Revisiting the Last-Iterate Convergence of Stochastic Gradient Methods

TL;DR

This paper provides a unified analysis of the last-iterate convergence of stochastic gradient methods, extending results to broader settings including non-Euclidean norms, composite objectives, and heavy-tailed noise.

Contribution

It introduces a comprehensive framework for proving last-iterate convergence rates of SGD under general conditions, overcoming previous limitations such as bounded noise and compact domains.

Findings

Unified convergence analysis for general domains and objectives

Extension to non-Euclidean norms and composite optimization

Convergence guarantees under heavy-tailed and sub-Weibull noise

Abstract

In the past several years, the last-iterate convergence of the Stochastic Gradient Descent (SGD) algorithm has triggered people's interest due to its good performance in practice but lack of theoretical understanding. For Lipschitz convex functions, different works have established the optimal $O(\log(1/\delta)\log T/\sqrt{T})$ or $O(\sqrt{\log(1/\delta)/T})$ high-probability convergence rates for the final iterate, where T is the time horizon and \delta is the failure probability. However, to prove these bounds, all the existing works are either limited to compact domains or require almost surely bounded noise. It is natural to ask whether the last iterate of SGD can still guarantee the optimal convergence rate but without these two restrictive assumptions. Besides this important question, there are still lots of theoretical problems lacking an answer. For example, compared with the last-iterate convergence of SGD for non-smooth problems, only few results for smooth optimization have yet been developed. Additionally, the existing results are all limited to a non-composite objective and the standard Euclidean norm.
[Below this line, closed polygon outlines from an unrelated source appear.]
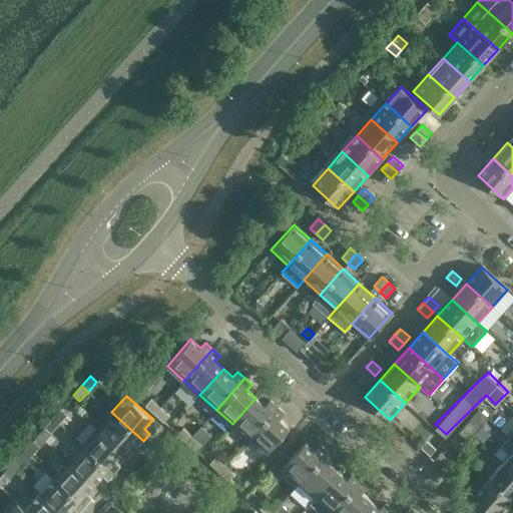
[(255,398),(232,424),(248,439),(277,407),(270,401),(265,406),(255,398)]
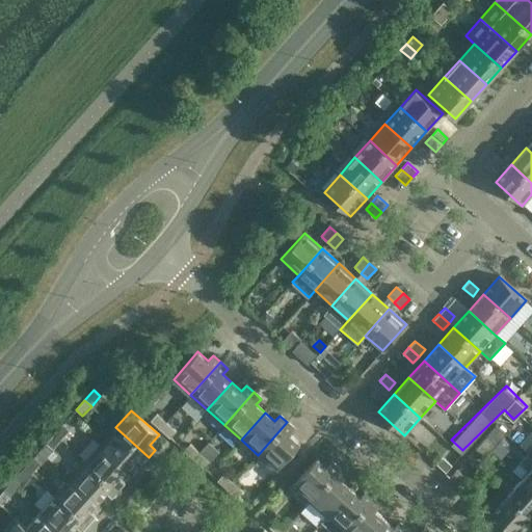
[(160,429),(165,422),(156,414),(150,421),(160,429)]
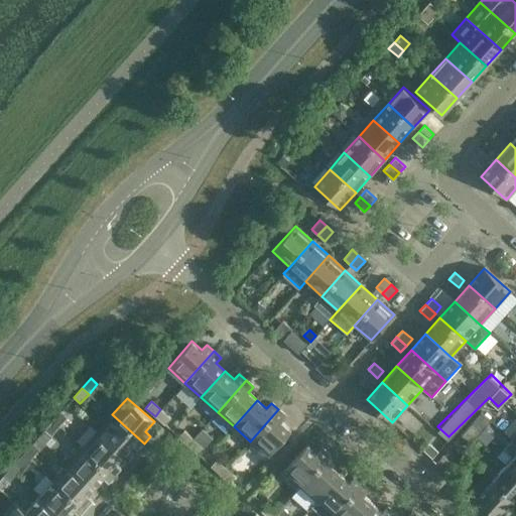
[(155,416),(164,425),(170,418),(160,409),(155,416)]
It still remains unclear whether the last-iterate convergence can be provably extended to wider composite optimization and non-Euclidean norms. In this work, to address the issues mentioned above, we revisit the last-iterate convergence of stochastic gradient methods and provide the first unified way to prove the convergence rates both in expectation and in high probability to accommodate general domains, composite objectives, non-Euclidean norms, Lipschitz conditions, smoothness, and (strong) convexity simultaneously. Additionally, we extend our analysis to obtain the last-iterate convergence under heavy-tailed and sub-Weibull noise.